62 points|by smartmic||16 comments|Read full story on dyne.org

Comments (16)

16 shown
  1. 1. uticus||context
    https://dyne.org/cjit/graphics.html#cjit-for-graphical-appli...

    > Be welcome to the exciting world of graphical C applications using SDL (Simple DirectMedia Layer). SDL, originally developed by Sam Lantinga in 1998...

    That's batteries included.

  2. 2. apitman||context
    It links to the system SDL, on Linux at least.
  3. 3. michaelcampbell||context
    Looks interesting and fun, but in no instance of any C compiler I've come across is the "classic example" of "hello, world" using `fprintf(stderr, ...)`

    To each their own I guess.

  4. 4. apitman||context
    Give io buffering an inch and it will take a mile
  5. 5. dang||context
    Related:

    Show HN: CJIT, a single-binary C compiler that can self host - https://news.ycombinator.com/item?id=47751458 - April 2026 (1 comment)

    C, Just in Time - https://news.ycombinator.com/item?id=42246209 - Nov 2024 (7 comments)

    (Pity the Show HN didn't get attention - we'll email the author)

  6. 6. gosukiwi||context
    Did you use Codex 5.4 for the web design? :p I think Codex tends to do very similar designs, could be completely mistaken tho
  7. 7. zamadatix||context
    Looks like a generic static site generator page to me. I'd be surprised if dyne folks used a closed system like Codex specifically.
  8. 8. ethmarks||context
    The source for the site is here: https://github.com/dyne/cjit/tree/main/docs. It's a VitePress site with a custom theme. Glancing through the code, I don't see any obvious signs of LLM coding. It also definitely wasn't created with Codex specifically, because according to the commit history, the first version of the site was in late 2024, months before Codex even released.
  9. 9. grebc||context
    Sweet project!
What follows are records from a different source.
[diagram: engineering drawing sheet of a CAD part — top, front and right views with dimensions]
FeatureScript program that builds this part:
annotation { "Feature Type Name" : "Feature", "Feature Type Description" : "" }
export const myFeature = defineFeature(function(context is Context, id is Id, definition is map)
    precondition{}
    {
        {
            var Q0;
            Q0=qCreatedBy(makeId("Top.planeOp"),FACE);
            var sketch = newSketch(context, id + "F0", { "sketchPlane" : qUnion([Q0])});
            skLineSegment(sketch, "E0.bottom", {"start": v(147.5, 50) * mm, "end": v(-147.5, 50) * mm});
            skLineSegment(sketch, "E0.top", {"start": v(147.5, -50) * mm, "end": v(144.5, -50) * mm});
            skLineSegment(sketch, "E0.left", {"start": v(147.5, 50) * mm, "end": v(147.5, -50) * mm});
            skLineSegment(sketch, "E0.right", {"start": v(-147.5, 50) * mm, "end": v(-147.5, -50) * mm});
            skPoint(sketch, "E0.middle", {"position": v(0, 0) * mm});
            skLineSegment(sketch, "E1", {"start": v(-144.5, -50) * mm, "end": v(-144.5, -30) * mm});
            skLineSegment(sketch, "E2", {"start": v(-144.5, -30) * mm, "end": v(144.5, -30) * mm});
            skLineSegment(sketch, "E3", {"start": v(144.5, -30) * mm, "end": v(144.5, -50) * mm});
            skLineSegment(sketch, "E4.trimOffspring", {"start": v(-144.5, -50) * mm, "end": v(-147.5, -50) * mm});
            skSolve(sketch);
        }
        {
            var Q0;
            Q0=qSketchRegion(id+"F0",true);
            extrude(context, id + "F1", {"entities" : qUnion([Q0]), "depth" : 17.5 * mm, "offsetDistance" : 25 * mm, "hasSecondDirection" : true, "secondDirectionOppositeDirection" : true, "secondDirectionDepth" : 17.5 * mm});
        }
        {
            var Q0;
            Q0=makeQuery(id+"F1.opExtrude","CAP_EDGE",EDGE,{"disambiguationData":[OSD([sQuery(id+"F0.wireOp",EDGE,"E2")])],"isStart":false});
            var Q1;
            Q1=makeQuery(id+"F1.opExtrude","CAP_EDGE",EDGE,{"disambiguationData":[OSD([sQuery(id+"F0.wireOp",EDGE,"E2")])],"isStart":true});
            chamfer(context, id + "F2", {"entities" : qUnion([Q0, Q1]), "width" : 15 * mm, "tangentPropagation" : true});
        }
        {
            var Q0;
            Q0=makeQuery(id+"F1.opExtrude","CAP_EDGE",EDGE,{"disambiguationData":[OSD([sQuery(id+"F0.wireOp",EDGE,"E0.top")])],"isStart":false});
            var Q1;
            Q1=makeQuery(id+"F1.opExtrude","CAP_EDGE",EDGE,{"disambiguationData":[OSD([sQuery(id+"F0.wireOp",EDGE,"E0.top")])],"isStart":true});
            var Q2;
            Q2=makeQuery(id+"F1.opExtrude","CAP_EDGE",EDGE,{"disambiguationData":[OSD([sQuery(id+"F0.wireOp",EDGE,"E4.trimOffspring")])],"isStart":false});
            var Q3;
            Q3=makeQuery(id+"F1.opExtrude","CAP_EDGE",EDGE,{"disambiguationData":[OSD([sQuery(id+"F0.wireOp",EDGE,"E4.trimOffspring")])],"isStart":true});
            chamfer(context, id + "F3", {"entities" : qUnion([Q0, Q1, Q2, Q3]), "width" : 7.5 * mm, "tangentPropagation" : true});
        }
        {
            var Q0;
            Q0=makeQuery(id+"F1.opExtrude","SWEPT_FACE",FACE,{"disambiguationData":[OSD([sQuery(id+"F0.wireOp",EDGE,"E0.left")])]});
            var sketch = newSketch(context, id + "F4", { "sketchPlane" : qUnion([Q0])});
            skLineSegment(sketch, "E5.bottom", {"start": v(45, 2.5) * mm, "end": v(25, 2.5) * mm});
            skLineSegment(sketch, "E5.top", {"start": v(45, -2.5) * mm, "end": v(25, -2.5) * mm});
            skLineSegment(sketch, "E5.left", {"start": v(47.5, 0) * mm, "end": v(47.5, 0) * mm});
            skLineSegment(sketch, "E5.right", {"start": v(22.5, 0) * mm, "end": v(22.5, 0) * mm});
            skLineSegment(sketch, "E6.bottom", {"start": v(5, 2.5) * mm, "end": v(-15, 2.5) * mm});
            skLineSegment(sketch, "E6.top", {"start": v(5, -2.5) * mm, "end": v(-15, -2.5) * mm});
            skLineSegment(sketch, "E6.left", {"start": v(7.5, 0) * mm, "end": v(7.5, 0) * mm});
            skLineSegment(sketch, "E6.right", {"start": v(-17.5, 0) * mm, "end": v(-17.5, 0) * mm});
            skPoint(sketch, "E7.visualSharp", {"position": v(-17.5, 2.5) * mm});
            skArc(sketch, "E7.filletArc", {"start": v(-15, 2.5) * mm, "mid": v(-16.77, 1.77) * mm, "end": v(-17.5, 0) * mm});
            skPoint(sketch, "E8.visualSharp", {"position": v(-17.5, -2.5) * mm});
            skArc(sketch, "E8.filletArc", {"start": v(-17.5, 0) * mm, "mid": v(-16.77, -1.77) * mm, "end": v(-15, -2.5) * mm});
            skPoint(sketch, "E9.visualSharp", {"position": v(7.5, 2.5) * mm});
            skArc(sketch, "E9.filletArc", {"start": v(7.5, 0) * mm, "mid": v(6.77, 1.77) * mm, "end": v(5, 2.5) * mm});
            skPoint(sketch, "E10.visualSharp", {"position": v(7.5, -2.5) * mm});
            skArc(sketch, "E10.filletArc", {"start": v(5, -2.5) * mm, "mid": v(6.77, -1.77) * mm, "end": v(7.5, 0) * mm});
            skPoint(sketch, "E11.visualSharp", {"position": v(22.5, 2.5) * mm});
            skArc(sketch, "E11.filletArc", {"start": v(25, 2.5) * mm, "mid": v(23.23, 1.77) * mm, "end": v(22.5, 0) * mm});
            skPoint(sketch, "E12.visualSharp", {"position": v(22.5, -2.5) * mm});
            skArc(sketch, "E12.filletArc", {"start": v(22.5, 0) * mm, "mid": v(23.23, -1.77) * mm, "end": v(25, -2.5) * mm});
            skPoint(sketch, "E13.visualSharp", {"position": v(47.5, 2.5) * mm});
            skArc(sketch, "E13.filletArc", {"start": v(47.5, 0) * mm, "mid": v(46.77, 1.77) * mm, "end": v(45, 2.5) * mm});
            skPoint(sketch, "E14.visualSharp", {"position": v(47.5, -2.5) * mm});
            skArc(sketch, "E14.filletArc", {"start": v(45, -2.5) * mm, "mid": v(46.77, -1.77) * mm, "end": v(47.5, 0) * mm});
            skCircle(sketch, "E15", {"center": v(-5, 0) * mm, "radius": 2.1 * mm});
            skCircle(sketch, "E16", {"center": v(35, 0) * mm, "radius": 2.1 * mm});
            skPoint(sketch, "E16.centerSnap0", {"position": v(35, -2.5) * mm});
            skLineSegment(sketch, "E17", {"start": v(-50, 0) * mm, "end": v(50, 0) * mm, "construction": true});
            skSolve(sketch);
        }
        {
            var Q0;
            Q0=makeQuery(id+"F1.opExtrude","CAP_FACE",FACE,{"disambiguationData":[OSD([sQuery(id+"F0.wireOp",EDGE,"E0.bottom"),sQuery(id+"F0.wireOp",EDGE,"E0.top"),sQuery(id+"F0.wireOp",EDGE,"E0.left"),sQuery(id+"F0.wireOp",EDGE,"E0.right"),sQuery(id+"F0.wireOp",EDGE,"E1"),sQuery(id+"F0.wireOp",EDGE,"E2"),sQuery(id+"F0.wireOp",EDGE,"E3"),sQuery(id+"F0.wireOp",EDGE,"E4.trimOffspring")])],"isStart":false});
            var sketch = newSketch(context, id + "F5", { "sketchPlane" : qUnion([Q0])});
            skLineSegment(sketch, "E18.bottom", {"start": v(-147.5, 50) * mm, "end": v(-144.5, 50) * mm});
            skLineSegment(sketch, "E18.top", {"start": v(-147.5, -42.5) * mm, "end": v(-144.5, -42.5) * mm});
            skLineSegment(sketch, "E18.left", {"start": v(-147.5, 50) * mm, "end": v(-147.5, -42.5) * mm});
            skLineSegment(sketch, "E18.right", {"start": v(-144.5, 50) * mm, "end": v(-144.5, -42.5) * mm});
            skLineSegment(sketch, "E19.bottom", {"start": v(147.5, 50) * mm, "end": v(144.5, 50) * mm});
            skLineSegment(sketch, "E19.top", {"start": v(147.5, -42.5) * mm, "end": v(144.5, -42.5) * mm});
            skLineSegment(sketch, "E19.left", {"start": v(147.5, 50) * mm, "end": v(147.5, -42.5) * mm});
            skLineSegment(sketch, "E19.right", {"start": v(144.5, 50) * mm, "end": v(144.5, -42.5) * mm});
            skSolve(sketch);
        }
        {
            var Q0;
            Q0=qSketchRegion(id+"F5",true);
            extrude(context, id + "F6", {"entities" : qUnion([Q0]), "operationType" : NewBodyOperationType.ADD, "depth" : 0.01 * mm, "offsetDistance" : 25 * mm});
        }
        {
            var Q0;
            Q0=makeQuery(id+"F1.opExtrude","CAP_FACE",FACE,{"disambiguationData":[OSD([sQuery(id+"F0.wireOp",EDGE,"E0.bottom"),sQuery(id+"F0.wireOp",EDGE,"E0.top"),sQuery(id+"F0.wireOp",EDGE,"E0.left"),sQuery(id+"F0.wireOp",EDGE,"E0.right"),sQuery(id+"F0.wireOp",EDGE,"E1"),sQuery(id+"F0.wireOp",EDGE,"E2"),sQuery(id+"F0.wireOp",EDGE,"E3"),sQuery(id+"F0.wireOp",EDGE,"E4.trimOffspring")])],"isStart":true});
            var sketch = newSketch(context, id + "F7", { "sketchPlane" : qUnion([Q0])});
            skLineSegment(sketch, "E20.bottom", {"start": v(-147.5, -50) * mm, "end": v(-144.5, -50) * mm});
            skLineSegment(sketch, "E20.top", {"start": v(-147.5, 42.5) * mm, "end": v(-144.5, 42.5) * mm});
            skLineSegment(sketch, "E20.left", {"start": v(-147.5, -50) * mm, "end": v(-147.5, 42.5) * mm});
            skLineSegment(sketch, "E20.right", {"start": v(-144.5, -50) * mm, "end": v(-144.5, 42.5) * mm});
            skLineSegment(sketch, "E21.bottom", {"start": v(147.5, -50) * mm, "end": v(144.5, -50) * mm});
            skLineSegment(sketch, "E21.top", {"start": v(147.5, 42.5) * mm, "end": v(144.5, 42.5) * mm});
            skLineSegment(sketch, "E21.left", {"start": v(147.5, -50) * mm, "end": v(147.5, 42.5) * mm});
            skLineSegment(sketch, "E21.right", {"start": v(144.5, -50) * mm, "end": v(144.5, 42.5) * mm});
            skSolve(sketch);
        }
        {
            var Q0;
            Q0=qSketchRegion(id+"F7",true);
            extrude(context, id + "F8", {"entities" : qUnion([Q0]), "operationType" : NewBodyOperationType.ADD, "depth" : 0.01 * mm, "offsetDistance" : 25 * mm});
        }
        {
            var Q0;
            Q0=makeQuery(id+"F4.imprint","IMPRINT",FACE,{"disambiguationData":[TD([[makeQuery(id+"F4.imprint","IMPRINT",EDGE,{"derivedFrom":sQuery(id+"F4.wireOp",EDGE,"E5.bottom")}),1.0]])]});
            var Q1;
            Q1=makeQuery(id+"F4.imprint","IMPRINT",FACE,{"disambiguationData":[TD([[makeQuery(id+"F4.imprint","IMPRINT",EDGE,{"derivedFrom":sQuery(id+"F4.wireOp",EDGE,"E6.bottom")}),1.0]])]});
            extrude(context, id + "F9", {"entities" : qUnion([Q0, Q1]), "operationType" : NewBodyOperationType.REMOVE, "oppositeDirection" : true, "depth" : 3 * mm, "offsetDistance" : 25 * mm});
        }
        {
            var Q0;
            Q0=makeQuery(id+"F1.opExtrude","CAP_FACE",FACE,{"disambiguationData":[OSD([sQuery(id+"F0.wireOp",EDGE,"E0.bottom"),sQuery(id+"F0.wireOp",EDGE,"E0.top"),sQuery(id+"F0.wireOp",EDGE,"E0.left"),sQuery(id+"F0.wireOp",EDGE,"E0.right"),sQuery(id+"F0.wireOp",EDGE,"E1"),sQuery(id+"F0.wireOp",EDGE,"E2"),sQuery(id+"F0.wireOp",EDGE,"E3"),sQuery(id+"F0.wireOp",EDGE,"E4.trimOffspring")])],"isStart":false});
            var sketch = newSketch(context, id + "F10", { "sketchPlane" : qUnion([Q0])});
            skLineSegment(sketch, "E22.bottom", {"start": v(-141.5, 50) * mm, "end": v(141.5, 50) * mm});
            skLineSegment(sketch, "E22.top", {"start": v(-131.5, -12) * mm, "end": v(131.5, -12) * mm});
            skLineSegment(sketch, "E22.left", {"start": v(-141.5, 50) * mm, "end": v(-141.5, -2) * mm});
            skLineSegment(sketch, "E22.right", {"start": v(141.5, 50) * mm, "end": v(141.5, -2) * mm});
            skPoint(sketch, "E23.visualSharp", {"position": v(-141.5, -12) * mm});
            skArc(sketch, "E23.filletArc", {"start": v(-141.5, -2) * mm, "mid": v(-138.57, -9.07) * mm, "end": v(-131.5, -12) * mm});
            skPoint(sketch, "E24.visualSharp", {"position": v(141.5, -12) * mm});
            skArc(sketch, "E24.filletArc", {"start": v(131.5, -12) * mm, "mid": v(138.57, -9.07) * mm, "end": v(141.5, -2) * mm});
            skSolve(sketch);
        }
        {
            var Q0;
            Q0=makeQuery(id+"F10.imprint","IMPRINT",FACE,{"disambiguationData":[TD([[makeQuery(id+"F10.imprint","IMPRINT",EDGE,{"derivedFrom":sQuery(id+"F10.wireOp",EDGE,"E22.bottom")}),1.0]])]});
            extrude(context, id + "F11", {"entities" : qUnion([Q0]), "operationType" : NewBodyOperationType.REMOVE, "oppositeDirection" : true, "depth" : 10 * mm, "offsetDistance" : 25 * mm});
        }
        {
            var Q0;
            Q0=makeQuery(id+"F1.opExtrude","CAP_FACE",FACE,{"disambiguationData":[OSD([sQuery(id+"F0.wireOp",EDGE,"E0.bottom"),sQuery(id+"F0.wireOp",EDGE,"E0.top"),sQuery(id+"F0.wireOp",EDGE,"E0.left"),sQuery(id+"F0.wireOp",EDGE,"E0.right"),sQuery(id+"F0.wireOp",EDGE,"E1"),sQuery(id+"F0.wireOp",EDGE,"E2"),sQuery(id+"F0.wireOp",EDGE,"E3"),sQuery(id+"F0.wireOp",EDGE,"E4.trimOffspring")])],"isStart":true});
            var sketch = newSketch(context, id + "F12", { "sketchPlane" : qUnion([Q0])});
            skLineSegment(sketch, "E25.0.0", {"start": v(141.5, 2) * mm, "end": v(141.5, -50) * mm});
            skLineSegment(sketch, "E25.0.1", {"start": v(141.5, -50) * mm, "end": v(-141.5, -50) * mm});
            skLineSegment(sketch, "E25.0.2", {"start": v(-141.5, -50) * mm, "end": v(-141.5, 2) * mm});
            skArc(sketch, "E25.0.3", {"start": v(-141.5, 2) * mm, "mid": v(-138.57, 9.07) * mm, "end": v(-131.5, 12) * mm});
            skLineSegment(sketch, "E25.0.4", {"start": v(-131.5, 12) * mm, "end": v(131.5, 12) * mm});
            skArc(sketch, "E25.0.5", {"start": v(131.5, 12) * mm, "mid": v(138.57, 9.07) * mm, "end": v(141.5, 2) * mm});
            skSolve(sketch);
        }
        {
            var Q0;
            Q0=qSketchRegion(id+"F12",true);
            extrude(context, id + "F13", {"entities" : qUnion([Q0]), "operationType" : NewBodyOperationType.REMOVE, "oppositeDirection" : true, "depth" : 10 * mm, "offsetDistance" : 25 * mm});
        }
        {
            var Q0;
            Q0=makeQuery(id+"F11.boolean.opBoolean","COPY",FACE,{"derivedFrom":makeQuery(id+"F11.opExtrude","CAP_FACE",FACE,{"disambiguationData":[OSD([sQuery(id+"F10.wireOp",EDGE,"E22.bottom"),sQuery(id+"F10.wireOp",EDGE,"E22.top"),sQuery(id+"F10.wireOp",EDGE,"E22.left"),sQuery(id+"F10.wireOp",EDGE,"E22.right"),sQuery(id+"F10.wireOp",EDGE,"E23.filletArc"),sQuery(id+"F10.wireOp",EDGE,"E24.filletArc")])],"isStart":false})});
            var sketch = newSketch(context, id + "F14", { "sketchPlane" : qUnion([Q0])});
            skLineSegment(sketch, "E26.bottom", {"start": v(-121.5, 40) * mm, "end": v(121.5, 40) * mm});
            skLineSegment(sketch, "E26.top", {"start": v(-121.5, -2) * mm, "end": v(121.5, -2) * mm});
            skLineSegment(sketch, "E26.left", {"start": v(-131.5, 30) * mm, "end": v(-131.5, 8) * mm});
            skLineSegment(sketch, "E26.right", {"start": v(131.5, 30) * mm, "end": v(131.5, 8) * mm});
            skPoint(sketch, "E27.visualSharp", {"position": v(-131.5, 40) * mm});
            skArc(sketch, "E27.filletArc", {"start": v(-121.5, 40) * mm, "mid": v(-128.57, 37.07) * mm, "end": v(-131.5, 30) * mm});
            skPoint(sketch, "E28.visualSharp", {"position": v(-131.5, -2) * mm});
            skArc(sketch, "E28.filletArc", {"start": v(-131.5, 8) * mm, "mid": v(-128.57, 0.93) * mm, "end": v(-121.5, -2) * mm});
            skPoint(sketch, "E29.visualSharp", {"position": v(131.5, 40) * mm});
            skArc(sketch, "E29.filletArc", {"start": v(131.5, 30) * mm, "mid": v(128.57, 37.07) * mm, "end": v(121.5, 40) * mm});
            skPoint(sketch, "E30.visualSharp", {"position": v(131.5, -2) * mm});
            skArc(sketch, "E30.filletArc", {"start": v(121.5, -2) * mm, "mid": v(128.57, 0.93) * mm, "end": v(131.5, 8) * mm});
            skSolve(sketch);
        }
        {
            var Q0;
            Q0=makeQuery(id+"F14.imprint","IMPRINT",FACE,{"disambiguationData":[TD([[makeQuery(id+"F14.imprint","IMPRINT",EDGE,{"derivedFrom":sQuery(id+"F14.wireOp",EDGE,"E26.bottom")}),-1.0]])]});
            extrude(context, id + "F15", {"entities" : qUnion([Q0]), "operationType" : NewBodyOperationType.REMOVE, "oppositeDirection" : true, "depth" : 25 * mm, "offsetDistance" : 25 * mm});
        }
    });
I will give this a go today :)
  10. 10. omoikane||context
    > inspired by HolyC by Terry Davis

    Definitely was not expecting this reference.

    https://en.wikipedia.org/wiki/TempleOS#HolyC

    https://en.wikipedia.org/wiki/Terry_A._Davis

  11. 11. BirAdam||context
    I’m not surprised by it, but I am confused as I do not see anything that reminds me of TempleOS, HolyC, or Davis. If anything, this is just pushing the tcc —run functionality one step further.
  12. 12. theogravity||context
    The site visually feels "compressed" due to the font used? It's a bit jarring. The tutorial link in the header nav doesn't go anywhere.
  13. 13. apitman||context
    Cool idea.

    I was wondering why the release explicitly is `cjit-x86_64-ubuntu-24.04` instead of generic linux, but it does in fact appear to not work on Arch:

    `tcc: error: file '/lib/x86_64-linux-gnu/libgcc_s.so.1' not found`

    I'm guessing that's due to a `dlopen` since it's not listed by `ldd`

    The TUI demos work great, but I couldn't get the SDL examples to resolve all the missing symbols after trying for a bit.

  14. 14. taylorallred||context
    Pair this with Fil-C(https://fil-c.org/) and now you have C but as a truly bonafide scripting language.
  15. 15. jsLavaGoat||context
    Inspired by Terry. But does it glow?
  16. 16. nutjob2||context
    Much more interesting is Mir: https://github.com/vnmakarov/mir

    It has all the tools for custom JIT including a nice C compiler.